> _THE PROBLEM_
Although the entries contain pictures, the copy should hold only their exact text.

[Dataset entries]
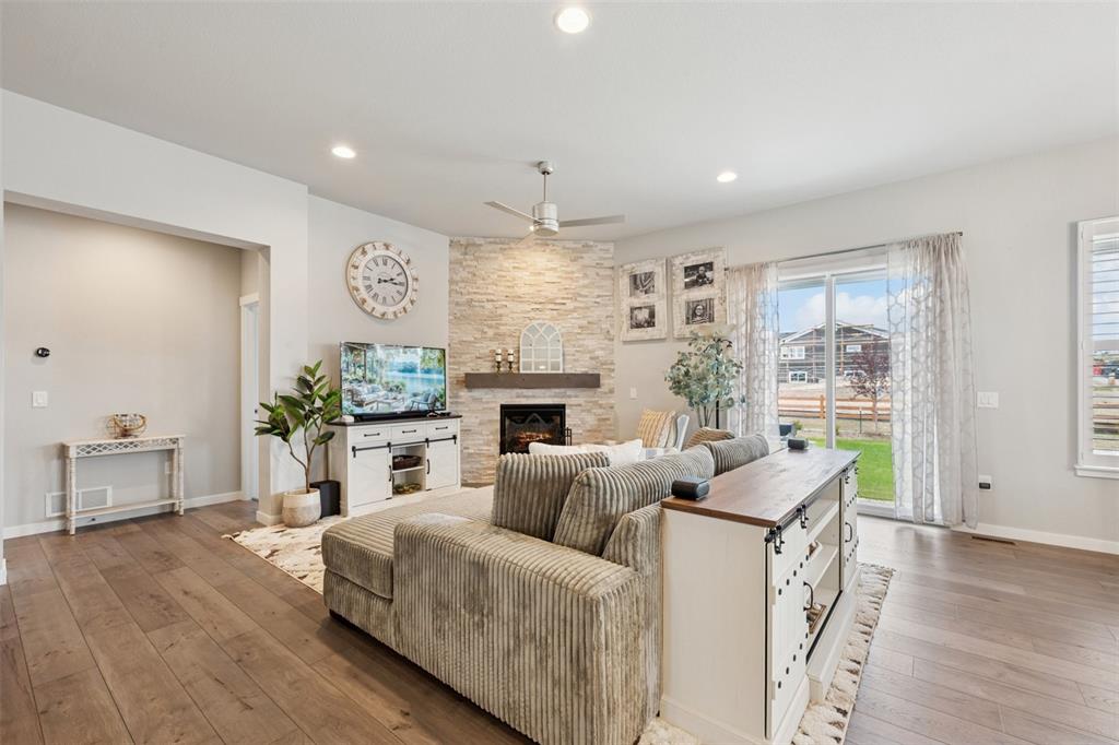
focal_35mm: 15
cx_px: 560
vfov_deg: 77.3
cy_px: 372
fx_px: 466
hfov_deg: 100.4
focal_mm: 15
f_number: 11
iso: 100
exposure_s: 1/3.33
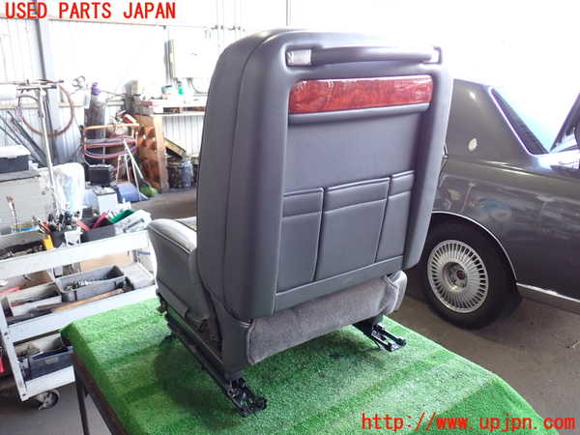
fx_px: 503
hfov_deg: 60.0
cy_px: 218
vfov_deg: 46.8
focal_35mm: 30
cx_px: 290
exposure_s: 1/50
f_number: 2.3
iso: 200
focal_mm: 5.4
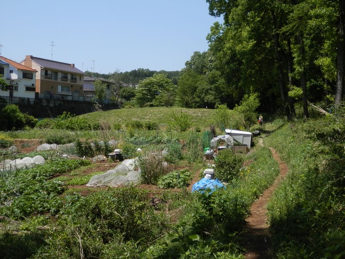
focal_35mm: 45
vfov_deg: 32.2
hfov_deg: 42.1
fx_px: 448
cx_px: 172
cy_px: 130
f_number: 3.8
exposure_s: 1/800
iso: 80
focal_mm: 8
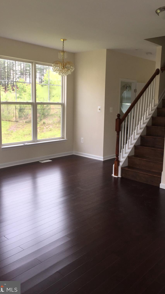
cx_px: 84
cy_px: 148
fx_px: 249
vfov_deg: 61.0
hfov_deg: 36.7
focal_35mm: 32
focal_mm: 4.15
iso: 32
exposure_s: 1/208
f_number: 2.2
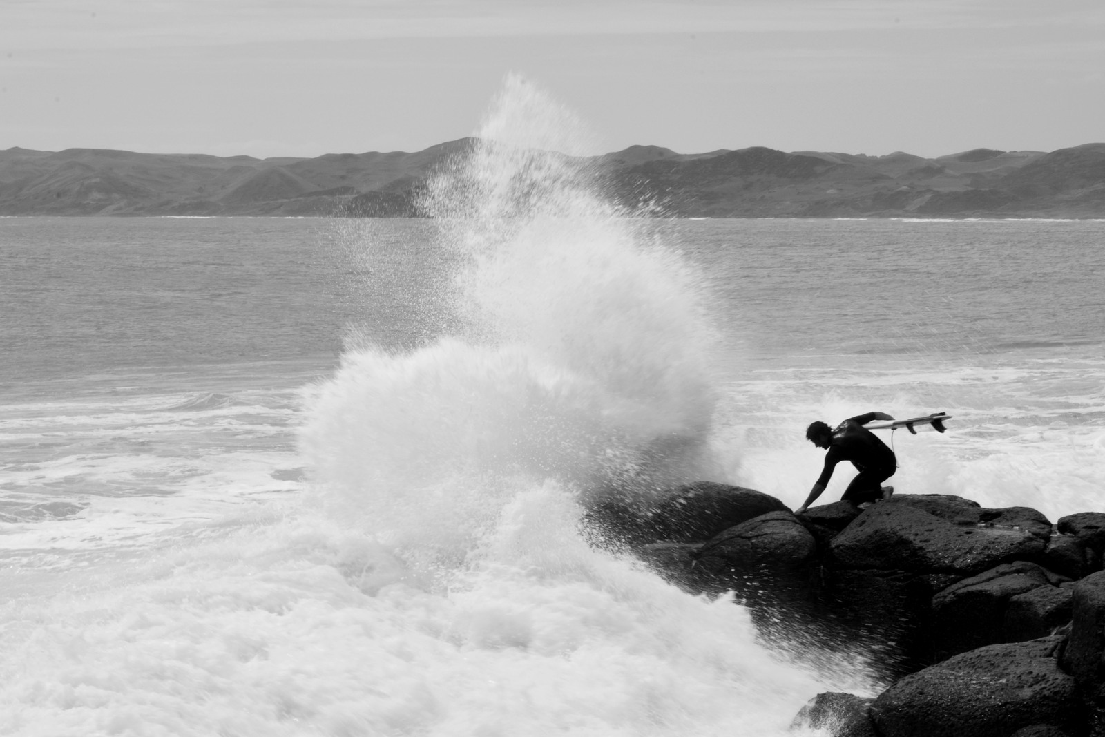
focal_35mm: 128
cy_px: 368
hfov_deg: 16.1
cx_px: 552
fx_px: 3914
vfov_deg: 10.8
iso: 100
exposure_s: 1/90
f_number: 32
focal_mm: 85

> _ANSWER TO THIS TASK_
focal_35mm: 15
cx_px: 560
vfov_deg: 77.3
cy_px: 372
fx_px: 466
hfov_deg: 100.4
focal_mm: 15
f_number: 11
iso: 100
exposure_s: 1/3.33
fx_px: 503
hfov_deg: 60.0
cy_px: 218
vfov_deg: 46.8
focal_35mm: 30
cx_px: 290
exposure_s: 1/50
f_number: 2.3
iso: 200
focal_mm: 5.4
focal_35mm: 45
vfov_deg: 32.2
hfov_deg: 42.1
fx_px: 448
cx_px: 172
cy_px: 130
f_number: 3.8
exposure_s: 1/800
iso: 80
focal_mm: 8
cx_px: 84
cy_px: 148
fx_px: 249
vfov_deg: 61.0
hfov_deg: 36.7
focal_35mm: 32
focal_mm: 4.15
iso: 32
exposure_s: 1/208
f_number: 2.2
focal_35mm: 128
cy_px: 368
hfov_deg: 16.1
cx_px: 552
fx_px: 3914
vfov_deg: 10.8
iso: 100
exposure_s: 1/90
f_number: 32
focal_mm: 85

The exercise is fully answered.